Weekly reader: GrubHub, Yelp, Groupon, computer science

Filed under: groupon, yelp — Rakesh Agrawal @ 8:23 pm

I was in New Orleans for Jazz Fest this week, but managed to get more writing in than I expected.

For the first time this week, we saw Groupon drop below 50% of its initial IPO price of $20, closing the week just below $10. Anyone who invested at the IPO and help (are there any of these people?) would have lost half their money.

This coming week, I’ll be in San Francisco. To make up for my lack of Groupon writing the last two weeks, I’ll be doing one Groupon post each day.

My work

GrubHub is bringing restaurant ordering into the 21st century – GrubHub is giving restaurants converted Kindle Fires to confirm orders. This is making it easier for restaurants while at the same time reducing customer service costs. It’s the kind of smart thinking I like to see in local.

Why Yelp is the Digg of local – Yelp has essentially failed to innovate in the last three years. It’s using an old publishing model that doesn’t make sense. But for consumers, it’s delivering one-size-fits-all results that really fit no one.

Top sales talent leaving Groupon as its woes mount – Many Groupon deals these days are seeing really low volumes. This breaks the overall Groupon model, which was predicated on selling thousands of units to cover the extremely high cost of sales. As volumes drop, salespeople can’t earn enough money on commissions and the best ones are leaving for greener pastures.
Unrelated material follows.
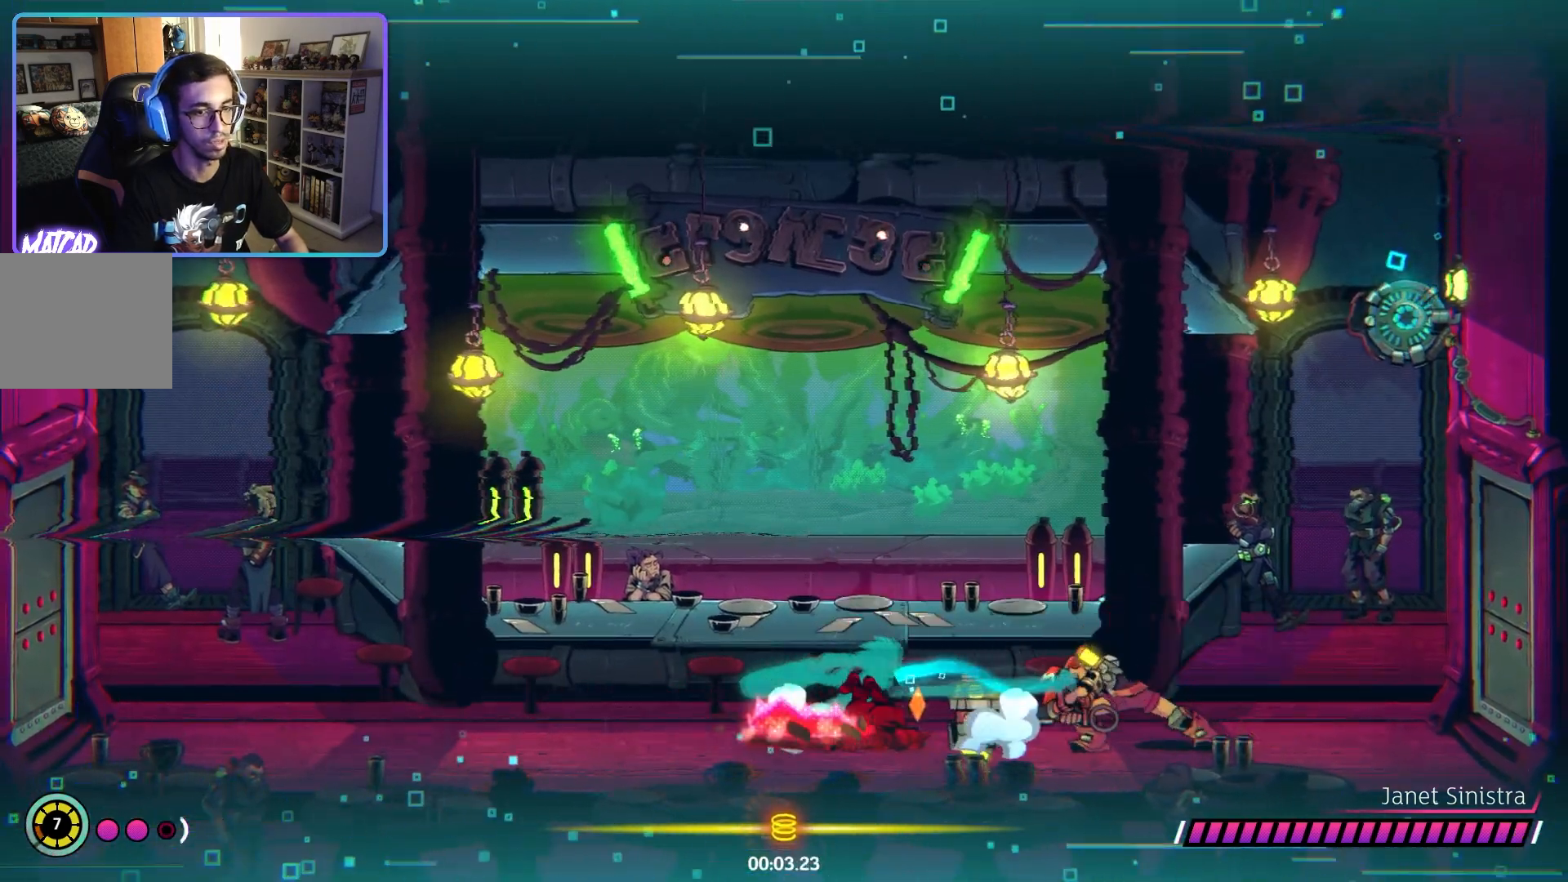
{"buttons": ["L2"], "left_stick": "center", "right_stick": "center", "events": []}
Silicon Valley needs to end its snobbery about computer science degrees – In the wake of Yahoo CEO Scott Thompson’s resume scandal, I take a look at Silicon Valley’s snobbery around computer science degrees. I want to be clear that I’m in no way defending Thompson. He lied and there should be serious repercussions, both from Yahoo! and the SEC. (Otherwise, what’s the point of having CEOs certify statements to the SEC?) But I think that Silicon Valley ends up getting tunnel vision because of the focus on C.S. degrees for roles that don’t need them.

Me quoted elsewhere

When Yelp advertisers yelp at rates – CBS MoneyWatch takes a look at Yelp advertising. I continue to believe that Yelp local advertising is a terrible deal and no advertiser should ever run ads at the rates Yelp charges. (I’m rarely this absolute — even with Groupon, I can think of cases where running a Groupon makes sense. I can’t think of a case where I’d recommend Yelp to a business.) I found more examples this week that I’ll write about soon.